## Instruction
Reproduce the entries that follow verbatim, down to the final line.

(Records to use begins)

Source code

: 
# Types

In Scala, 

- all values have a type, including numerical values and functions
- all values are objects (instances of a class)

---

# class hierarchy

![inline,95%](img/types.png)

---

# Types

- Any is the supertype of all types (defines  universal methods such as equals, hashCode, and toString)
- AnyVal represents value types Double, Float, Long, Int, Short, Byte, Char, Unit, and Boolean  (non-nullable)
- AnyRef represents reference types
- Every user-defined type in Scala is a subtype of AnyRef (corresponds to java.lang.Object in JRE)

(Records to use ends)

## Task output
Source code

: 
# Types

In Scala, 

- all values have a type, including numerical values and functions
- all values are objects (instances of a class)

---

# class hierarchy

![inline,95%](img/types.png)

---

# Types

- Any is the supertype of all types (defines  universal methods such as equals, hashCode, and toString)
- AnyVal represents value types Double, Float, Long, Int, Short, Byte, Char, Unit, and Boolean  (non-nullable)
- AnyRef represents reference types
- Every user-defined type in Scala is a subtype of AnyRef (corresponds to java.lang.Object in JRE)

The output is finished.